NASHVILLE — Tennessee’s new attorney general, a Republican, appears as non-committal as his Democratic predecessor on fighting proposed EPA regulations directing states to reduce carbon dioxide emissions from power plants by 30 percent.

Attorneys general in states such as Texas and Oklahoma have already vowed to fight those regulations.

Last month, the Tennessee Supreme Court appointed Republican Herbert Slattery to replace Bob Cooper.

Earlier this month, the Boston-based NERA, an international economic consulting group, released a study for various coal and farming industry interests showing the EPA’s plan would cost Tennessee more than $366 billion.

SLATTERY: Last month, the Tennessee Supreme Court appointed Republican Herbert Slattery to replace Bob Cooper.

The report said the regulations would force the average Tennesseans’ electricity rates to increase 17 percent.

Slattery’s spokeswoman, Leigh Ann Apple Jones, had little to say in an emailed statement.

“This office continues to consult with our client, TN Dept of Environment and Conservation, regarding the proposed guidelines,” Jones said.

As reported, in Tennessee the EPA regulations would only seem to affect the Tennessee Valley Authority, which provides electricity to 9 million people in seven southeastern states, including most of Tennessee’s 95 counties, according to its website.

The TVA is a corporation owned by the U.S. government operating six coal-fired power plants in Allen, Bull Run, Cumberland, Gallatin, Johnsonville and Kingston.

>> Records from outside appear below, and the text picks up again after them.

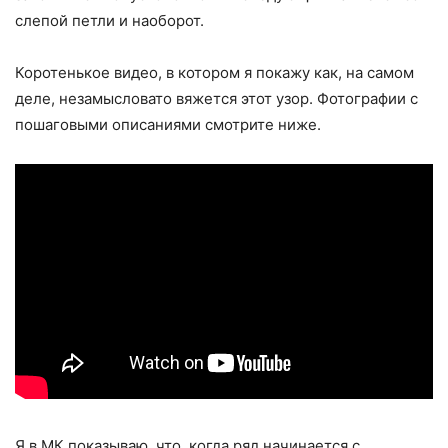
слепой петли и наоборот.
Коротенькое видео, в котором я покажу как, на самом
деле, незамысловато вяжется этот узор. Фотографии с
пошаговыми описаниями смотрите ниже.
Я в МК показываю, что, когда ряд начинается с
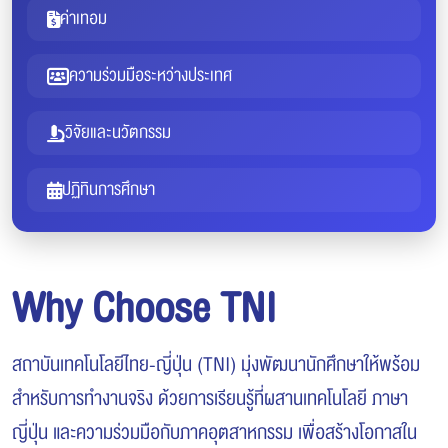
ค่าเทอม
ความร่วมมือระหว่างประเทศ
วิจัยและนวัตกรรม
ปฏิทินการศึกษา
Why Choose TNI
สถาบันเทคโนโลยีไทย-ญี่ปุ่น (TNI) มุ่งพัฒนานักศึกษาให้พร้อม
สำหรับการทำงานจริง ด้วยการเรียนรู้ที่ผสานเทคโนโลยี ภาษา
ญี่ปุ่น และความร่วมมือกับภาคอุตสาหกรรม เพื่อสร้างโอกาสใน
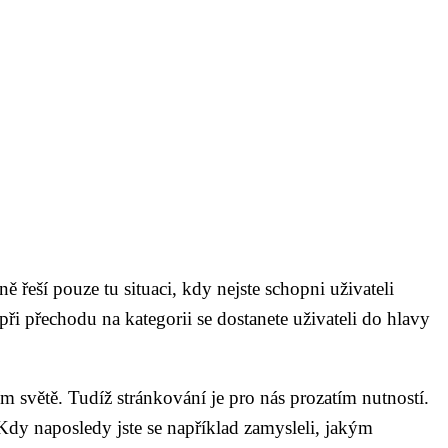
ně řeší pouze tu situaci, kdy nejste schopni uživateli
ři přechodu na kategorii se dostanete uživateli do hlavy
ím světě. Tudíž stránkování je pro nás prozatím nutností.
Kdy naposledy jste se například zamysleli, jakým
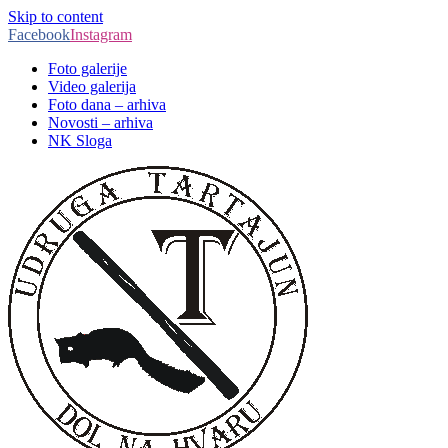
Skip to content
Facebook
Instagram
Foto galerije
Video galerija
Foto dana – arhiva
Novosti – arhiva
NK Sloga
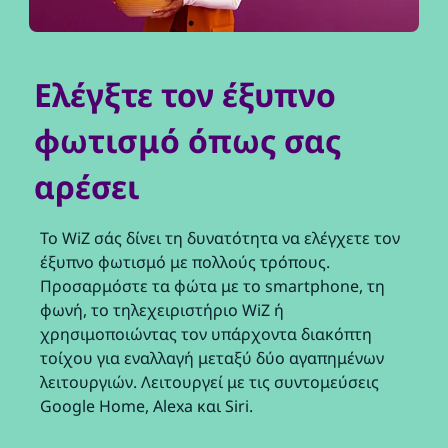
Ελέγξτε τον έξυπνο
φωτισμό όπως σας
αρέσει
Το WiZ σάς δίνει τη δυνατότητα να ελέγχετε τον
έξυπνο φωτισμό με πολλούς τρόπους.
Προσαρμόστε τα φώτα με το smartphone, τη
φωνή, το τηλεχειριστήριο WiZ ή
χρησιμοποιώντας τον υπάρχοντα διακόπτη
τοίχου για εναλλαγή μεταξύ δύο αγαπημένων
λειτουργιών. Λειτουργεί με τις συντομεύσεις
Google Home, Alexa και Siri.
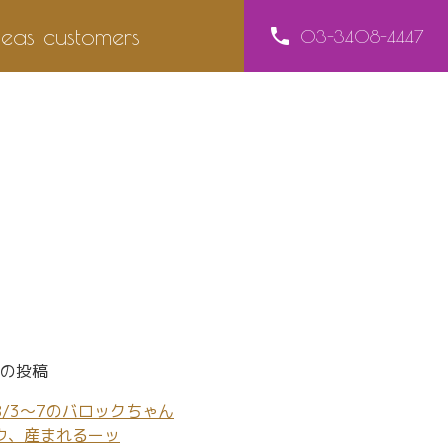
seas customers
phone
03-3408-4447
の投稿
8/3～7のバロックちゃん
ウ、産まれるーッ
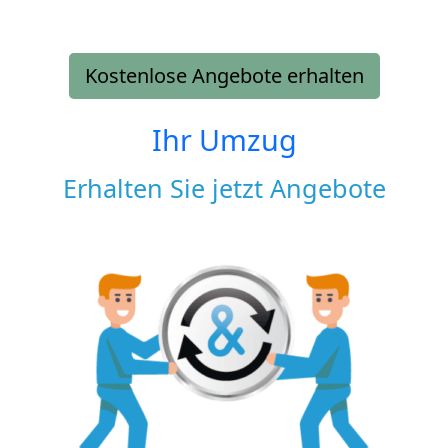
Kostenlose Angebote erhalten
Ihr Umzug
Erhalten Sie jetzt Angebote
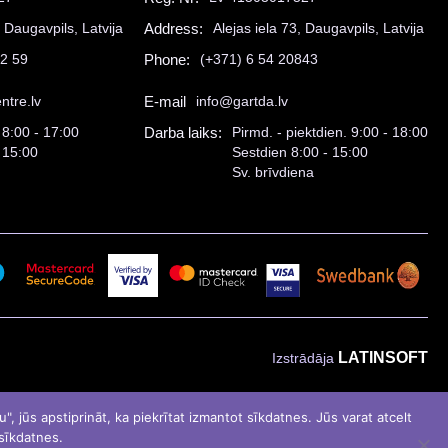
, Daugavpils, Latvija
Address:
Alejas iela 73, Daugavpils, Latvija
52 59
Phone:
(+371) 6 54 20843
ntre.lv
E-mail
info@gartda.lv
 8:00 - 17:00
Darba laiks:
Pirmd. - piektdien. 9:00 - 18:00
 15:00
Sestdien 8:00 - 15:00
Sv. brīvdiena
LATINSOFT
Izstrādāja
, jūs apstiprināt, ka piekrītat izmantot sīkdatnes. Jūs varat atcelt
 sīkdatnes.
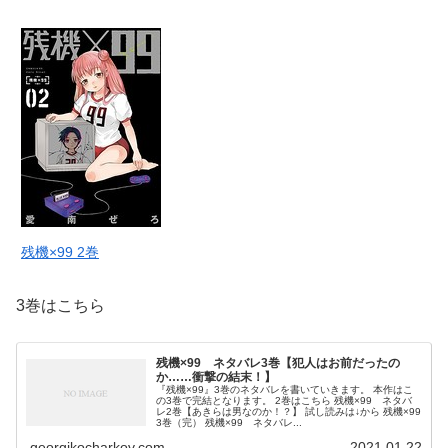
残機×99 2巻
3巻はこちら
残機×99 ネタバレ3巻【犯人はお前だったの
か……衝撃の結末！】
『残機×99』3巻のネタバレを書いていきます。 本作はこ
の3巻で完結となります。 2巻はこちら 残機×99 ネタバ
レ2巻【あきらは男なのか！？】 試し読みは↓から 残機×99
3巻（完） 残機×99 ネタバレ...
georgikocharkov.com
2021.01.22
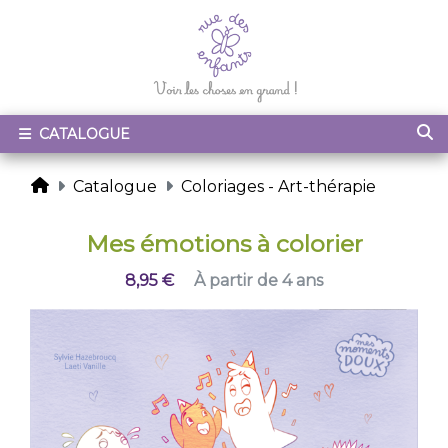
CATALOGUE
Catalogue
Coloriages - Art-thérapie
Mes émotions à colorier
8,95 €
À partir de 4 ans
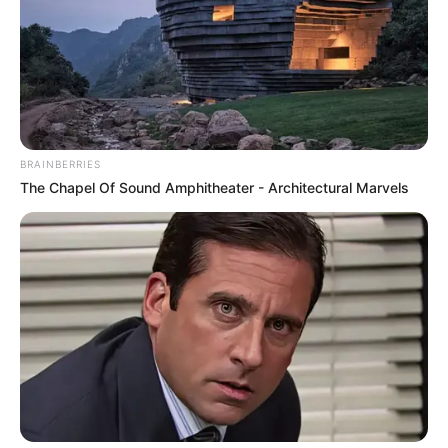
BRAINBERRIES
The Chapel Of Sound Amphitheater - Architectural Marvels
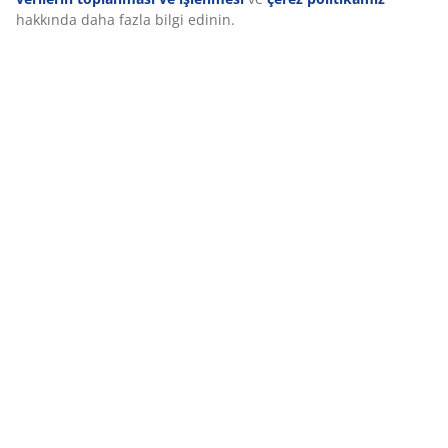
hakkında daha fazla bilgi edinin.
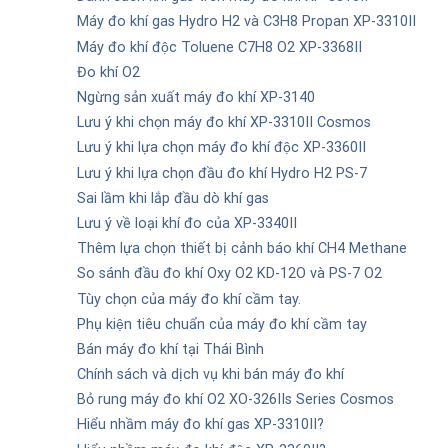
Máy đo khí gas Hydro H2 và C3H8 Propan XP-3310II
Máy đo khí độc Toluene C7H8 O2 XP-3368II
Đo khí O2
Ngừng sản xuất máy đo khí XP-3140
Lưu ý khi chọn máy đo khí XP-3310II Cosmos
Lưu ý khi lựa chọn máy đo khí độc XP-3360II
Lưu ý khi lựa chọn đầu đo khí Hydro H2 PS-7
Sai lầm khi lắp đầu dò khí gas
Lưu ý về loại khí đo của XP-3340II
Thêm lựa chọn thiết bị cảnh báo khí CH4 Methane
So sánh đầu đo khí Oxy O2 KD-12O và PS-7 O2
Tùy chọn của máy đo khí cầm tay.
Phụ kiện tiêu chuẩn của máy đo khí cầm tay
Bán máy đo khí tại Thái Bình
Chính sách và dịch vụ khi bán máy đo khí
Bỏ rung máy đo khí O2 XO-326IIs Series Cosmos
Hiểu nhầm máy đo khí gas XP-3310II?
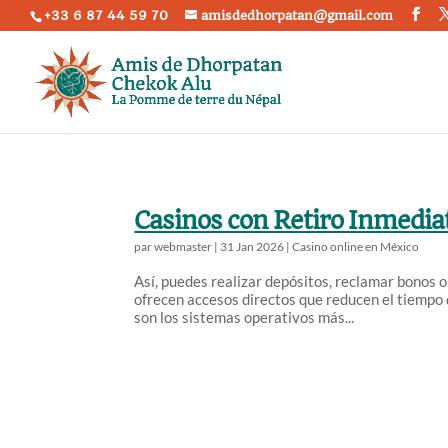
+33 6 87 44 59 70
amisdedhorpatan@gmail.com
Casinos con Retiro Inmedia
par
webmaster
|
31 Jan 2026
|
Casino online en México
Así, puedes realizar depósitos, reclamar bonos o
ofrecen accesos directos que reducen el tiempo 
son los sistemas operativos más...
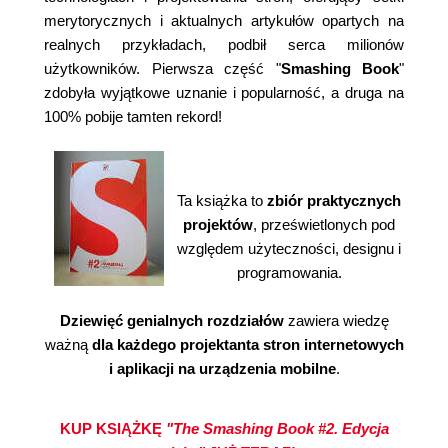
merytorycznych i aktualnych artykułów opartych na
realnych przykładach, podbił serca milionów
użytkowników. Pierwsza część "
Smashing Book
"
zdobyła wyjątkowe uznanie i popularność, a druga na
100% pobije tamten rekord!
Ta książka to
zbiór praktycznych
projektów
, prześwietlonych pod
względem użyteczności, designu i
programowania.
Dziewięć genialnych rozdziałów
zawiera wiedzę
ważną
dla każdego projektanta stron internetowych
i aplikacji na urządzenia mobilne
.
KUP KSIĄŻKĘ
"The Smashing Book #2. Edycja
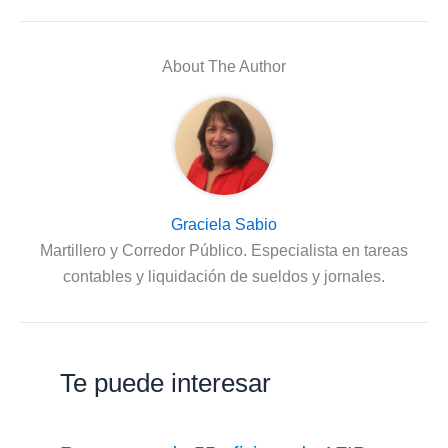
About The Author
Graciela Sabio
Martillero y Corredor Público. Especialista en tareas
contables y liquidación de sueldos y jornales.
Te puede interesar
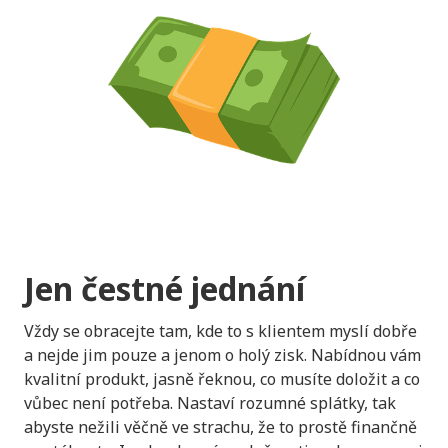
Jen čestné jednání
Vždy se obracejte tam, kde to s klientem myslí dobře
a nejde jim pouze a jenom o holý zisk. Nabídnou vám
kvalitní produkt, jasně řeknou, co musíte doložit a co
vůbec není potřeba. Nastaví rozumné splátky, tak
abyste nežili věčně ve strachu, že to prostě finančně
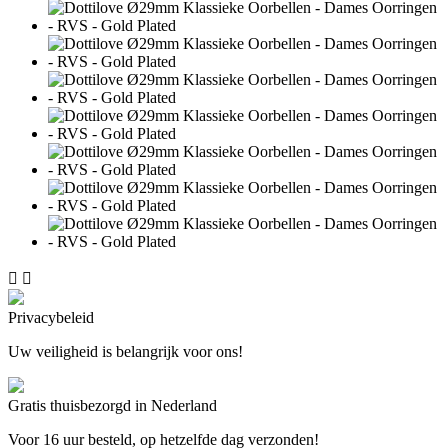


Privacybeleid
Uw veiligheid is belangrijk voor ons!
Gratis thuisbezorgd in Nederland
Voor 16 uur besteld, op hetzelfde dag verzonden!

TVA officials said they’ve already reduced carbon emissions by 30 percent below 2005 levels — but they would not comment to Tennessee Watchdog in June about the newly proposed regulations’ impact on jobs or electricity rates.

One member of Tennessee’s General Assembly, Glen Casada, R-Franklin, said in June he found the regulations so disturbing he wanted the Legislature to order the attorney general — then Cooper — to take action against the EPA.

Casada told Tennessee Watchdog this week he’s still working on legislation that would do just that, regardless of who occupies the AG chair.

“At this point I don’t know what the new attorney general might do,” Casada said.

COAL EMISSIONS: A TVA power plant in Kentucky.

“But Tennessee law clearly says that the attorney general would have to go through with it if the Legislature said he had to.”

Tennessee Department of Environment and Conservation spokeswoman Kelly Brockman said Friday public comment on the proposed regulations is scheduled to end Dec. 1.

“At this time, TDEC is continuing to work on our comments,” Brockman said in an emailed statement.

“The EPA plans to issue the final guidelines by next summer. If this happens, states will have at least one year to submit a plan to the EPA on how each state would meet these requirements.”

Scott Banbury, spokesman for the Tennessee chapter of the Sierra Club, said in June that new alternative energies will counteract any concerns state officials have about the new regulations killing jobs.